A.M. Best has affirmed the financial strength rating of A (Excellent) and the long-term issuer credit rating of “a” of Palms Insurance Company, Limited, located in George Town, Cayman Islands.

The outlook of these credit ratings remains stable, according to A.M. Best.

The ratings reflect on Palms’ balance sheet strength which A.M. Best categorised as strongest, as well as its adequate operating performance, neutral business profile and appropriate enterprise risk management.
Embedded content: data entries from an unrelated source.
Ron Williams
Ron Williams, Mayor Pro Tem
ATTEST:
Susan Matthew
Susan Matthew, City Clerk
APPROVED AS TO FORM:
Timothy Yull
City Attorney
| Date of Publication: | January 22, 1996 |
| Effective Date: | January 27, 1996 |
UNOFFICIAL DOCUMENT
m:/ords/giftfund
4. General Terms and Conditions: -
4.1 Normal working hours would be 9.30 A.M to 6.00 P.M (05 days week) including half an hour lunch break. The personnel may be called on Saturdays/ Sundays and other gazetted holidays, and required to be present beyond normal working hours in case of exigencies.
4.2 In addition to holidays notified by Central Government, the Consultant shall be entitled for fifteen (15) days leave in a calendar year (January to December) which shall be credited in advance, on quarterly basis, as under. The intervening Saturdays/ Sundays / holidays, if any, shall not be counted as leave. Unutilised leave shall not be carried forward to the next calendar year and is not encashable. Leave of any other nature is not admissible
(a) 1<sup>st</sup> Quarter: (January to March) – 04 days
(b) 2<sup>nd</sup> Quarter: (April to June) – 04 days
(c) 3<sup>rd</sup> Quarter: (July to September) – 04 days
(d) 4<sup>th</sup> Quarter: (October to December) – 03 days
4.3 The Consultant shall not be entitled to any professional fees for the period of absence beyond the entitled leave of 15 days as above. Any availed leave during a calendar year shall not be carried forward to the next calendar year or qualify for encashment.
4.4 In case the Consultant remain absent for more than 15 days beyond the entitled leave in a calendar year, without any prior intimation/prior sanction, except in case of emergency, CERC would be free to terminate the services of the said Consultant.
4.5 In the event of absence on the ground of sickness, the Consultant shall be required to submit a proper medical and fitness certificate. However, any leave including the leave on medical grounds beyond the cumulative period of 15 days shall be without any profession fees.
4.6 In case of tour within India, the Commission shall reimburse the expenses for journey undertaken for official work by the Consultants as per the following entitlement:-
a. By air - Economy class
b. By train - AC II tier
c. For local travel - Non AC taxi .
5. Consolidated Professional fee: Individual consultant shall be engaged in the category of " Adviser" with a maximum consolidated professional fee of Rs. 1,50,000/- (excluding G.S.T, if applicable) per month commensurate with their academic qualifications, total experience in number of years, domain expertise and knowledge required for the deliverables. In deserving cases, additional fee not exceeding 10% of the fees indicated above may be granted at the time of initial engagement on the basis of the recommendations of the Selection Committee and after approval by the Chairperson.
A.M Best said that the ratings reflect Palms’ solid risk-adjusted capitalisation, as measured by best’s capital adequacy ratio (BCAR), consistent positive operating performance and conservative balance sheet strategies, as well as its strong management and significant role within the risk management structure of its parent, NextEra Energy Capital Holdings (NEECH).

The ratings also acknowledge Palms’ history of maintaining sufficient capital and financial resources to support its ongoing obligations.

Palms has a limited market scope and high net loss potential stemming from a single, severe occurrence relative to its surplus.

A.M. Best noted that this is mitigated somewhat by the firm's "excellent loss history, favourable geographic spread of risk and Palms’ historically strong surplus position”.

"While Palms depends on third parties for processing, servicing and administration, the senior management of its ultimate parent, NextEra Energy (NEE) is involved closely in these operations,” A.M. Best added.

Palms is a single-parent or pure captive insurer wholly owned by NEECH, which in turn is wholly owned by NEE.

Palms accepts insurance risks only from NEE and its affiliates, providing specialised direct and assumed property/casualty coverages, workers’ compensation, automobile liability, employers’ liability and property risk.

Although Palms participates in a range of coverages for very large risks, A.M. Best explained that these risks are underwritten with tight guidelines and significant loss control measures by the insured affiliates as evidenced by favourable loss ratios over the past five years.

"However, prospective underwriting performance remains subject to volatility, due to Palms’ exposure to low frequency, high severity claims in its property programme, which includes coverage for NEE’s renewable energy interests," A.M. Best added.